What do you say in those situations with your kids when they ask the most difficult questions. "Mom,where do babies come from? Why do people get married? Why do people fart?" Some make you laugh, some make you cry, and some just stop you in your tracks and think....
My son is 7 years old, he is funny, smart as whip, and cute as a button. He changed my life when he was born. He is very inquisitive and always asking questions that could have many answers. Most of the time I can still answer these questions in the most simple way possible. Last night however he got me. I had no answer. I am the mom and am supposed to know ALL the answers and last night....well I could barely even respond.
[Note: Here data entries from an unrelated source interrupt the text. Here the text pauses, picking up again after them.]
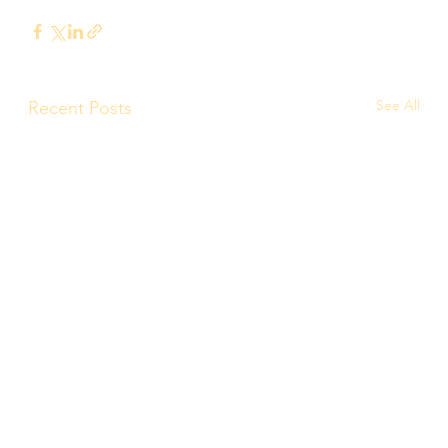
See All
Recent Posts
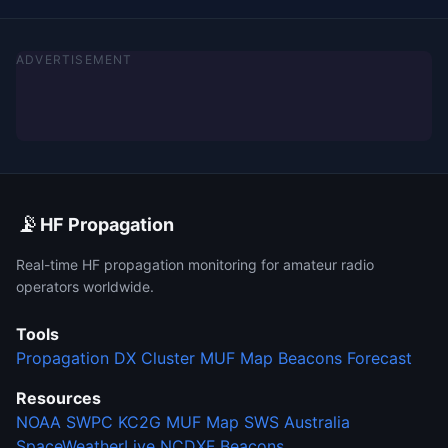
ADVERTISEMENT
📡
HF Propagation
Real-time HF propagation monitoring for amateur radio
operators worldwide.
Tools
Propagation
DX Cluster
MUF Map
Beacons
Forecast
Resources
NOAA SWPC
KC2G MUF Map
SWS Australia
SpaceWeatherLive
NCDXF Beacons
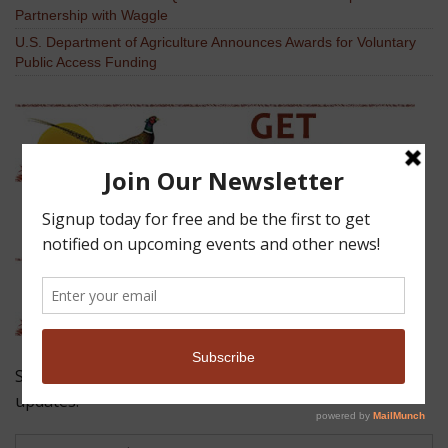
Partnership with Waggle
U.S. Department of Agriculture Announces Awards for Voluntary
Public Access Funding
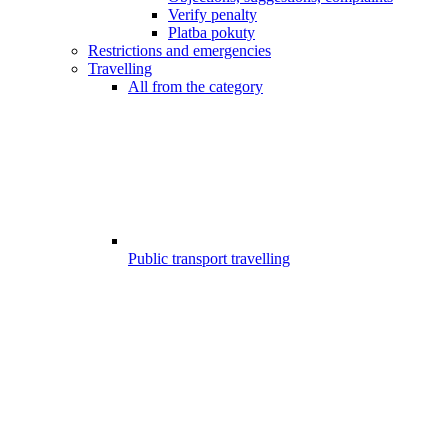
Verify penalty
Platba pokuty
Restrictions and emergencies
Travelling
All from the category
Public transport travelling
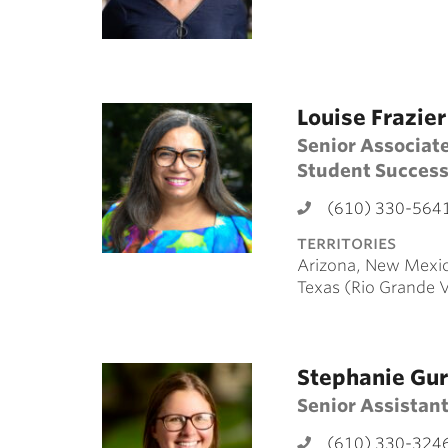
Louise Frazier
Senior Associate
Student Succes
(610) 330-564
territories
Arizona, New Mexic
Texas (Rio Grande 
Stephanie Gu
Senior Assistant
(610) 330-324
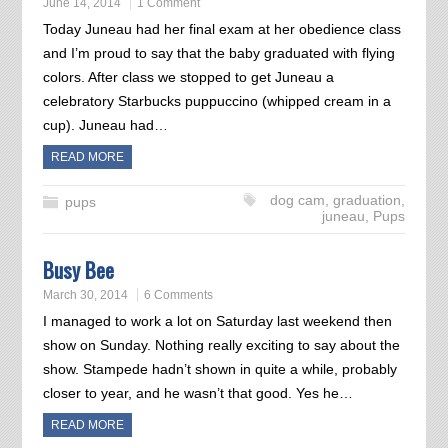
June 14, 2014
1 Comment
Today Juneau had her final exam at her obedience class
and I’m proud to say that the baby graduated with flying
colors. After class we stopped to get Juneau a
celebratory Starbucks puppuccino (whipped cream in a
cup). Juneau had…
READ MORE
dog cam
,
graduation
,
pups
juneau
,
Pups
Busy Bee
March 30, 2014
6 Comments
I managed to work a lot on Saturday last weekend then
show on Sunday. Nothing really exciting to say about the
show. Stampede hadn’t shown in quite a while, probably
closer to year, and he wasn’t that good. Yes he…
READ MORE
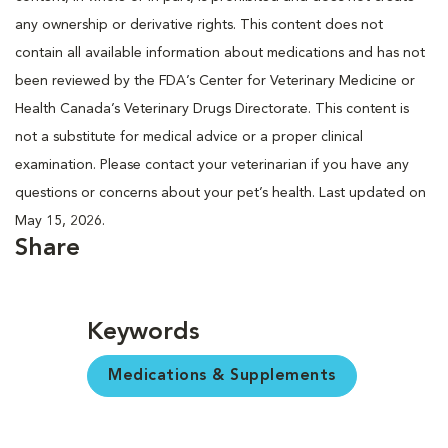
any ownership or derivative rights. This content does not
contain all available information about medications and has not
been reviewed by the FDA’s Center for Veterinary Medicine or
Health Canada’s Veterinary Drugs Directorate. This content is
not a substitute for medical advice or a proper clinical
examination. Please contact your veterinarian if you have any
questions or concerns about your pet’s health. Last updated on
May 15, 2026.
Share
Keywords
Medications & Supplements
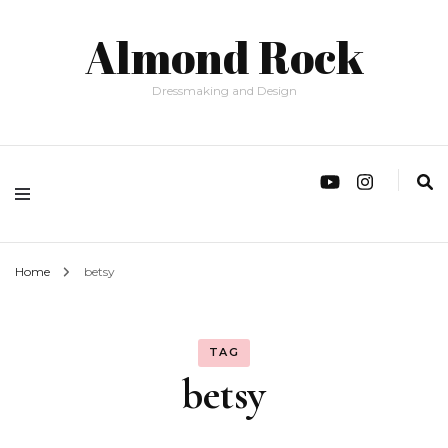
Almond Rock
Dressmaking and Design
Home
betsy
TAG
betsy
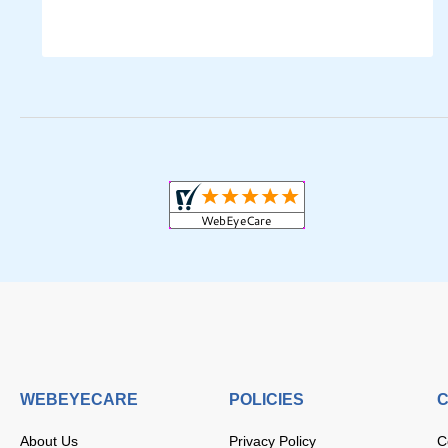
WEBEYECARE
POLICIES
C
About Us
Privacy Policy
C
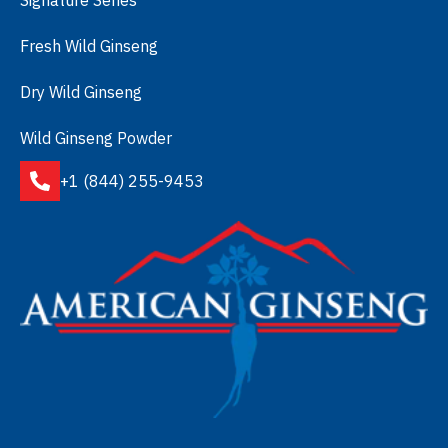
Fresh Wild Ginseng
Dry Wild Ginseng
Wild Ginseng Powder
+1 (844) 255-9453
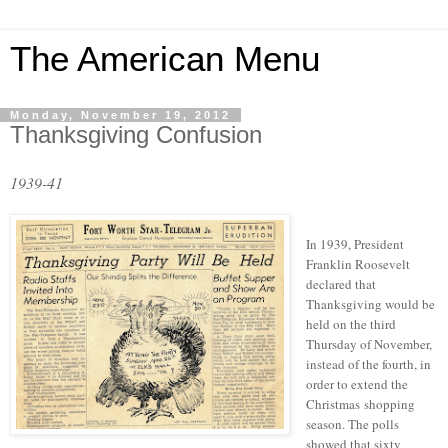
The American Menu
Monday, November 19, 2012
Thanksgiving Confusion
1939-41
In 1939, President
Franklin Roosevelt
declared that
Thanksgiving would be
held on the third
Thursday of November,
instead of the fourth, in
order to extend the
Christmas shopping
season. The polls
showed that sixty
He asked me last night if I was going to have to do chemo again. I told him, "I don't think so". He doesn't need to know that I worry about this same question all the time still, so I answer and look down at this huge 7 year old kid barely fitting on my lap. He wipes his eyes. "Are you crying?" I ask him a bit confused. The whole time I went through treatments he never really said anything much about it. I tried to get him to talk about it but he never really did so I guess in my mind I believed he was unaffected by this as my 3 year old was and will be. I was wrong.
He looks up with those little blue eyes filled with tears and says,"Cancer can kill people". I shake my head, attempting to not burst into tears too, and say, "you are right love it does sometimes". He lays on my chest and tells me that he doesn't want me to die because he would miss me and not see me again till he dies. Tears are flowing now and I am trying to have some great things to say to ease his poor little mind. I remind him how I won my fight and my cancer is all gone. Then he asks the hard one, is it gonna come back?.....What do say to this? Do lie and say no way or never? Do you tell the truth and say maybe? Do you hug your little one tight and tell him you love him and you are doing everything possible to make sure that you never see this again?
My fear from day one was not treatment but that my kids would be affected by this disease too. Take what you want from me but leave my kids alone. Cancer effects an ENTIRE family not just the one receiving the treatments. Yes, treatment is the harder part BUT I would rather go through treatments than watch it any day! Seeing my 7 year old son so upset about this makes me hate this disease even more than I already do! I really didn't think that was possible. My fuel that occasionally runs out for helping those with cancer and their families was just refilled for like a year and I am on a mission to destroy this worry.
I hugged my son last night I told him that I loved him and will forever love him. I told him that even though my cancer is gone I will fight EVERY day to keep it away for him and his sister. I don't know if what I said helped ease his fears but it was 100% truth. I don't know what my future has in store for me so there is really no point in worrying about it. I have said it a million times in this blog and live it each day, "keep moving forward".....that is all we can do.
What do you say when you don't know the answers? I guess maybe sometimes the answer is just not having one.